Hugues de Saint-Victor comprendra combien le procédé trop uniquement dialectique d’Abélard est inadéquat à l’œuvre de la théologie. Certes, il y a lieu de connaître la grammaire, la logique et la dialectique et d’en faire usage en science sacrée ; mais il y a autre chose à pénétrer dans l’Écriture et il ne suffit pas, pour cela, de n’être que philosophe. Philosophus in aliis scripturis solam vocum novit significationem ; sed in sacra pagina excellentior valde est rerum signifteatio quam vocum. De Scripturis, c. xiv, P. L., t. clxxv, col. 20. Il ne suffit pas, pour faire œuvre de théologie, de traiter l’Écriture sainte absolument comme un autre texte et de s’y appliquer avec les seules ressources de la philosophie, comme Abélard s’est vanté de pouvoir le faire. Par ailleurs, si Hugues rend le travail théologique à son véritable milieu religieux, il sait combien lui sont nécessaires les diverses ressources du savoir humain. Il reprend avec une magnifique plénitude la tradition augustinienne sur la formation du théologien par les arts libéraux, De sacram., prol., c. v et vi, P. L., t. clxxvi, col. 205 ; De Scripturis, c. xiii-xvi, P. L., t. clxxv, col. 20-24 ; Erud. didasc, 1. III. c. iii, t. clxxvi, col. 768, et cf. ici, t. vii, col. 260-261. Mais cette philosophia des sept arts n’est plus, quant à son contenu, ce qu’elle a été du ve à la fin du xie siècle. Elle s’est enrichie de l’apport méthodologico-scientifique d’Aristote. Au lieu des sept arts, c’est à un classement rationnel de vingt et une disciplines que le Victorin aboutit, définissant ainsi un nouveau programme d’enseignement où se trouve annoncée une ample conception du savoir humain. Cf. Didasc, t. II, c. ii, et t. III, c. i, col. 752 et 765.

#### [SECTION DES DONNÉES]
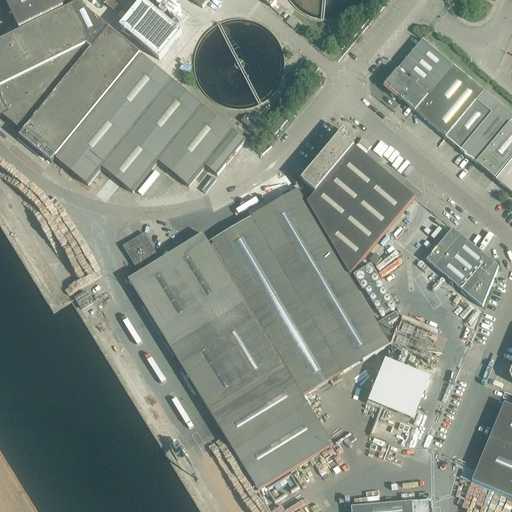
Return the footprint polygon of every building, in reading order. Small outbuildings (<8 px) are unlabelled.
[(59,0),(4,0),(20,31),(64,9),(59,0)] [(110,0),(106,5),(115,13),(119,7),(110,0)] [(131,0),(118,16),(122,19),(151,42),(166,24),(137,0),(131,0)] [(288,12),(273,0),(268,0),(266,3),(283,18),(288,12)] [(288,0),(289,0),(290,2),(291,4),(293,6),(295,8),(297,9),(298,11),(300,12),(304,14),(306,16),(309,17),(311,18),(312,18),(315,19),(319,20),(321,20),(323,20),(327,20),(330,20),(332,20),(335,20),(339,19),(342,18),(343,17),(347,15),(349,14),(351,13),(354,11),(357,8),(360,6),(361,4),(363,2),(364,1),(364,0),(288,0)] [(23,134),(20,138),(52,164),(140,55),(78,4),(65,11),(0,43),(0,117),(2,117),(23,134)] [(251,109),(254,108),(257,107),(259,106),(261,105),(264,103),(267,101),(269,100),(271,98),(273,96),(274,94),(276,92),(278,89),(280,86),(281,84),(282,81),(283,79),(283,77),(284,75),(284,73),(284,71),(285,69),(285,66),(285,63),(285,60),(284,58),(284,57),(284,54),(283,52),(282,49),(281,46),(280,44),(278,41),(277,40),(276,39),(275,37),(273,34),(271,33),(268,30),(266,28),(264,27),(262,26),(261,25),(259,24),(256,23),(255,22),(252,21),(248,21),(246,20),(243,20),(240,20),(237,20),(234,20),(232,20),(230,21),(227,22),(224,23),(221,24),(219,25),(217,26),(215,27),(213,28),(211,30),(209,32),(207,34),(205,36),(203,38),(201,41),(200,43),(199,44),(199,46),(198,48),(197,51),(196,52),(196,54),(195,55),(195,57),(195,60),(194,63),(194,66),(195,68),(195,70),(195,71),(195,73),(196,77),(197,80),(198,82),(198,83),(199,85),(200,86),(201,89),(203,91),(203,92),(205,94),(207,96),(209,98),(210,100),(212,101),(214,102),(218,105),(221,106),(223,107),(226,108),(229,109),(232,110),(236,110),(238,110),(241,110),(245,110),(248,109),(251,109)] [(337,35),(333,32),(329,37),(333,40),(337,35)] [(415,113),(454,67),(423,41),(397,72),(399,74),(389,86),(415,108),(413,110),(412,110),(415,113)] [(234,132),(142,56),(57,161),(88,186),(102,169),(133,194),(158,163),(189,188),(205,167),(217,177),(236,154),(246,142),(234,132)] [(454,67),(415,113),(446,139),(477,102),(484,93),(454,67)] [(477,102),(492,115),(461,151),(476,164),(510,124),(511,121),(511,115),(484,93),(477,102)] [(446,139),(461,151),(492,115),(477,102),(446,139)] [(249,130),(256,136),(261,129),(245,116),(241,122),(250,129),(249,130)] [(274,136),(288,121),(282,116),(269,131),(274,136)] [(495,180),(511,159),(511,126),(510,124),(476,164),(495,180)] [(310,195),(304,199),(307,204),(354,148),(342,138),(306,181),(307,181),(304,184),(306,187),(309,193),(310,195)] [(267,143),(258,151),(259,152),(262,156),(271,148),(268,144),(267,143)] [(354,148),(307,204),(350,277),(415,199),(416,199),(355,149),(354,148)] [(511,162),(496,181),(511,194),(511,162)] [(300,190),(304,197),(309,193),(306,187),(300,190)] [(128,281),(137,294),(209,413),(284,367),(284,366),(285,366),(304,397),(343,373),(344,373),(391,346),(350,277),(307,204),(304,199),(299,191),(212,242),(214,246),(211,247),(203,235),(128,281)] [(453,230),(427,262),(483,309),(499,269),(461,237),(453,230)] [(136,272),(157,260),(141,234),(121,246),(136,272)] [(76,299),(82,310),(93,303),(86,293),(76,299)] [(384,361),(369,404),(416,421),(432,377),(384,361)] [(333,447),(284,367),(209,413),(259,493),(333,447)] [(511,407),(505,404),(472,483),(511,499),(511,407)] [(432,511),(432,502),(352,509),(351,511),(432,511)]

#### [CONSIGNE DÉTAILLÉE]
1. Dans l'extrait sur Hugues de Saint-Victor, de quoi Abélard s'est-il vanté ?
2. De quel apport la philosophia des sept arts s'est-elle enrichie ?
3. À combien de disciplines le classement rationnel du Victorin aboutit-il ?
Les lignes ci-dessus proviennent d'une autre source que l'extrait.

#### [RÉPONSE COMPLÈTE]
1. De pouvoir traiter l'Écriture sainte absolument comme un autre texte et de s'y appliquer avec les seules ressources de la philosophie.
2. De l'apport méthodologico-scientifique d'Aristote.
3. À vingt et une disciplines.